Pontianak  (Antaranews Kalbar) - Provinsi Kalbar, diharapkan bisa menyumbang sebesar 600 ribuan hektare untuk kawasan konservasi perairan di tahun 2019.
    "Dengan sumbangan sebesar 600 ribu hektare lebih kawasan konservasi perairan itu, sehingga bisa membantu dalam mencapai target nasional di tahun 2019 sebesar 20 juta hektare," kata Kepala Seksi Pendayagunaan dan Pelestarian BPSPL (Balai Pengelolaan Sumber Daya Pesisir dan Laut) Pontianak, Iwan Taruna Alkdrie di Pontianak, Rabu.

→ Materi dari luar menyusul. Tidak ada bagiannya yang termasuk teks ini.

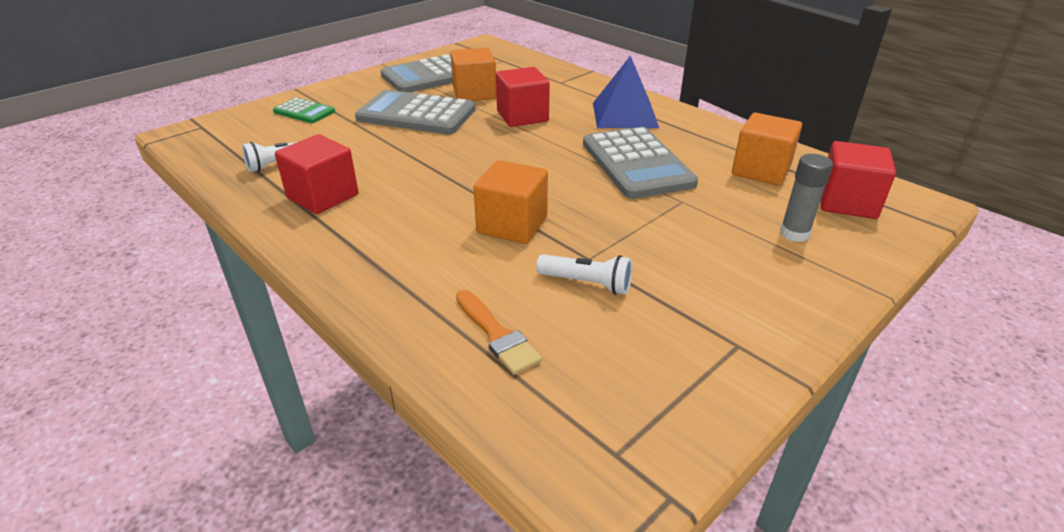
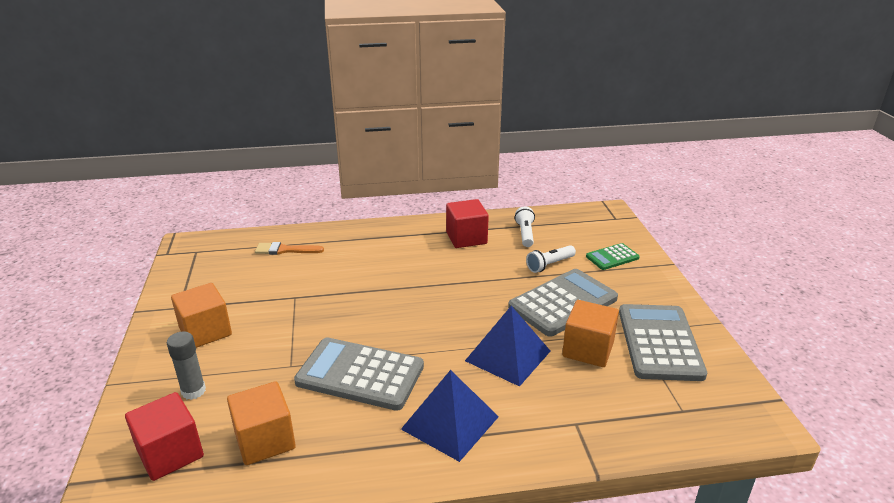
camera: 125 degrees right, 5 degrees down
(512, 225) = (357, 285): orange cube -> orange cube (205, 331)
(522, 116) = (508, 356): red cube -> blue pyramid
(587, 283) = (278, 286): white flashlight -> white flashlight (549, 265)

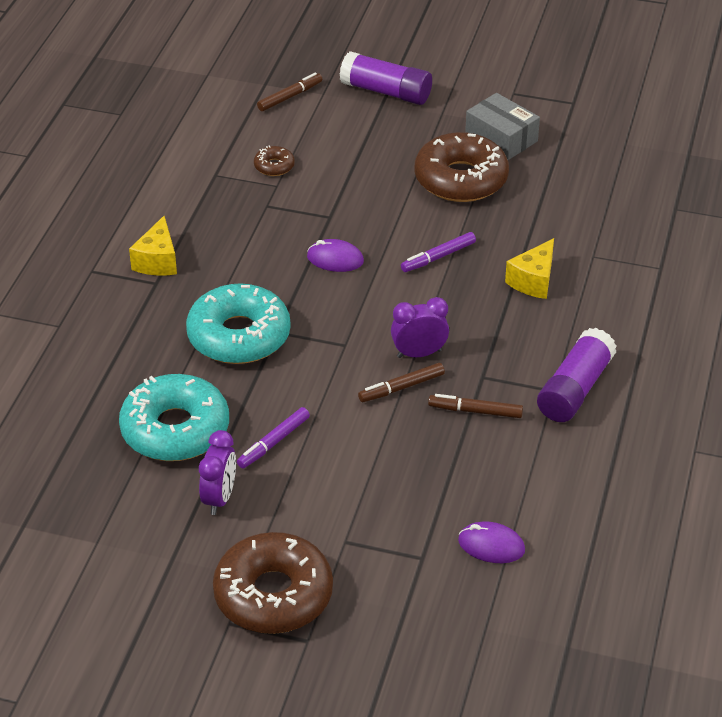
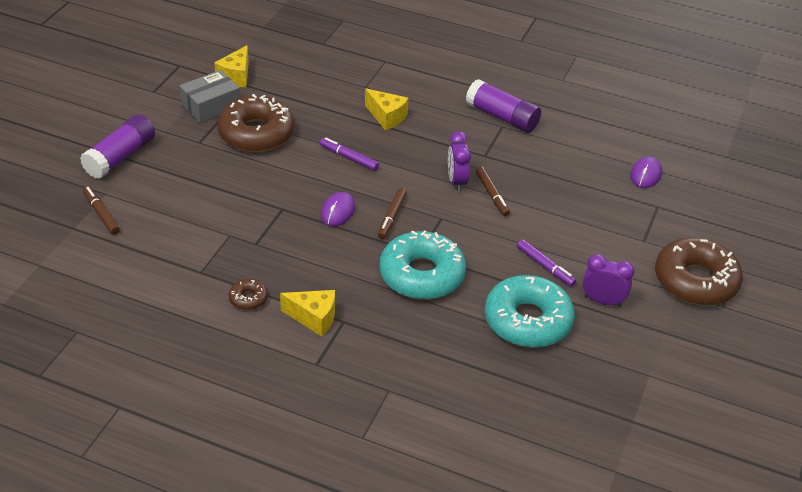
camera: 85 degrees left, 0 degrees up
(274, 166) = (202, 234): brown donut -> brown donut (248, 298)
(438, 257) = (349, 158): purple marker -> purple marker turned 150 degrees clockwise
(475, 411) = (519, 163): brown marker -> brown marker (391, 217)
(568, 148) = (236, 76): none -> yellow cheese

    Kawasan konservasi perairan tersebut tersebar di empat kabupaten, yakni Kabupaten Bengkayang seluas 149 ribu hektare lebih, kemudian di Sambas seluas 105 ribu hektare lebih, Kubu Raya seluas 301 ribu hektare lebih, dan Kabupaten Ketapang seluas 188 ribu hektare lebih.
    "Keempat kawasan konservasi pesisir tersebut sudah dicanangkan oleh gubernur Kalbar, untuk kemudian ditetapkan menjadi kawasan konservasi perairan oleh pemerintah pusat," ujarnya saat menjadi pemateri pada rakor dan fasilitasi capaian luasan dan penetapan kawasan konservasi di Kalbar.

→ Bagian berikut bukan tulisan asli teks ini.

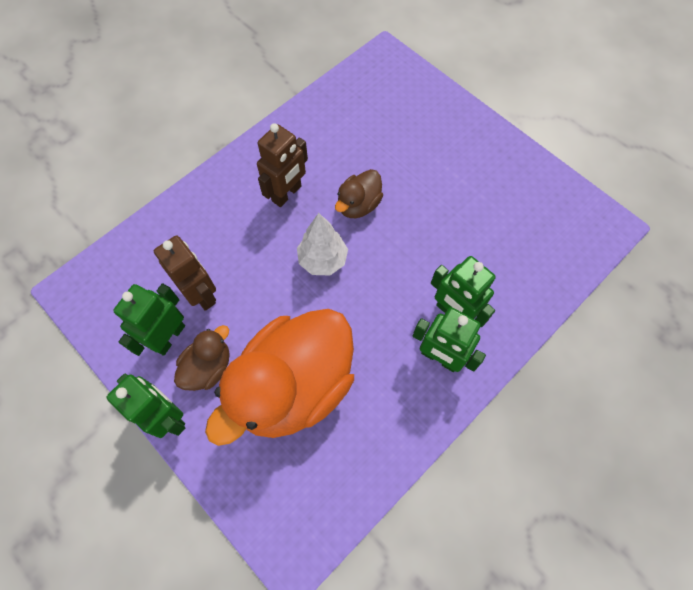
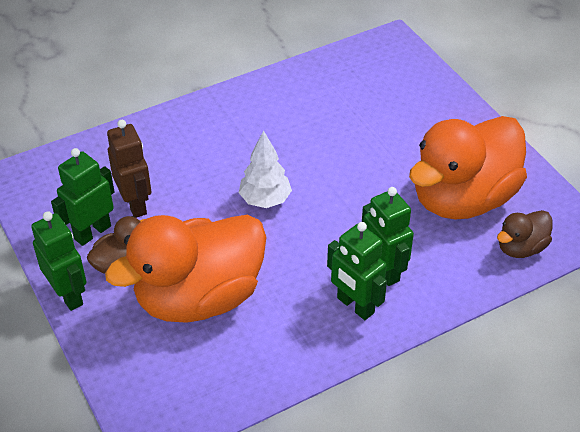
camera: 15 degrees right, 20 degrees down
(287, 194) = (249, 138): brown robot -> none
(358, 205) = (318, 161): brown duck -> brown duck (521, 248)
(499, 216) = (462, 198): none -> orange duck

    Ia menambahkan, belum ditetapkannya keempat kawasan konservasi perairan, yakni di Kabupaten Sambas, Bengkayang, Kubu Raya, dan Ketapang karena hingga kini belum punya RPJM (rancangan pembangunan jangka menengah) terkait itu.
    "Kami berharap, RPJM terkait tersebut segera dimiliki, sehingga kawasan tersebut bisa ditetapkan sebagai kawasan konservasi perairan. Selain itu, kami harapkan Paloh menjadi KKPN (Kawasan Konservasi Perairan Nasional) sehingga menjadi kawasan strategis nasional," kata Iwan.

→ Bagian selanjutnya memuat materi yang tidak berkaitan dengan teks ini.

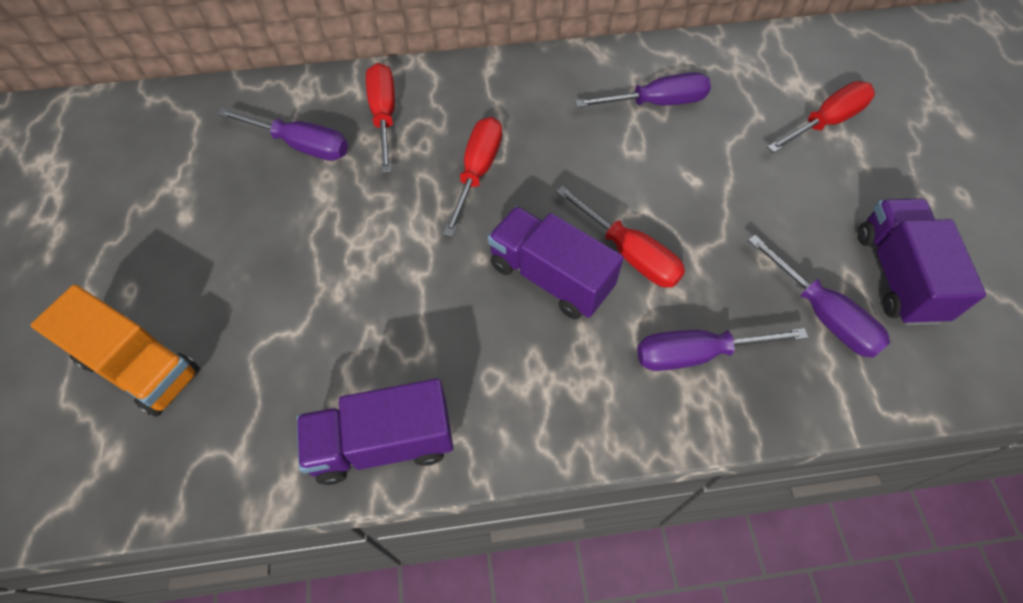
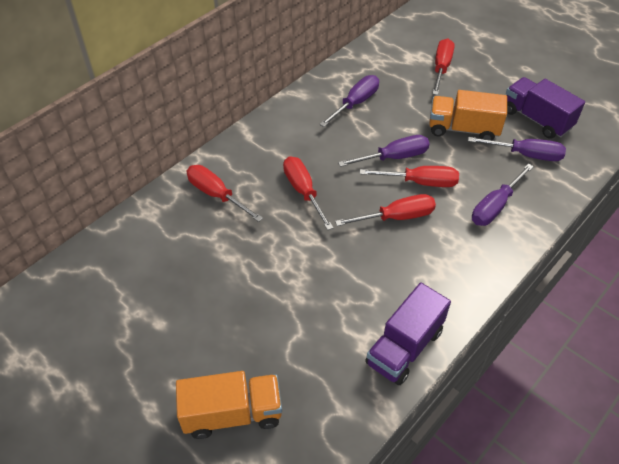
camera: 40 degrees left, 10 degrees down
(301, 145) = (185, 240): purple screwdriver -> purple screwdriver (394, 157)
(550, 277) = (396, 217): purple truck -> red screwdriver
(766, 221) = (463, 129): none -> orange truck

    Sehingga, menurut dia, dengan ditetapkannya Paloh, Kabupaten Sambas, sebagai KPPN, maka bisan membantu komitmen negara, agar bisa mempunyai kawasan konservasi parairan dan darat seluas 31 juta hektare di tahun 2020.
    Dalam kesempatan itu, Iwan mengatakan, pengembangan pariwisata bahari, selain berdampak positif, juga punya efek negatif, seperti contoh kasus banyak ditemukan souvenir yang banyak beredar di Kabupaten Berau, Kalimantan Timur yang menggunakan sisik penyu.
    "Meski pun sekarang sudah dilarang, tetapi para penjual souvenir tersebut masih 'kucing-kucingan' dalam menjual souvenir dari sisik penyu tersebut. Selain itu, permasalahan lainnya, adalah perubahan lahan yang juga berdampak pada lingkungan maritim," katanya.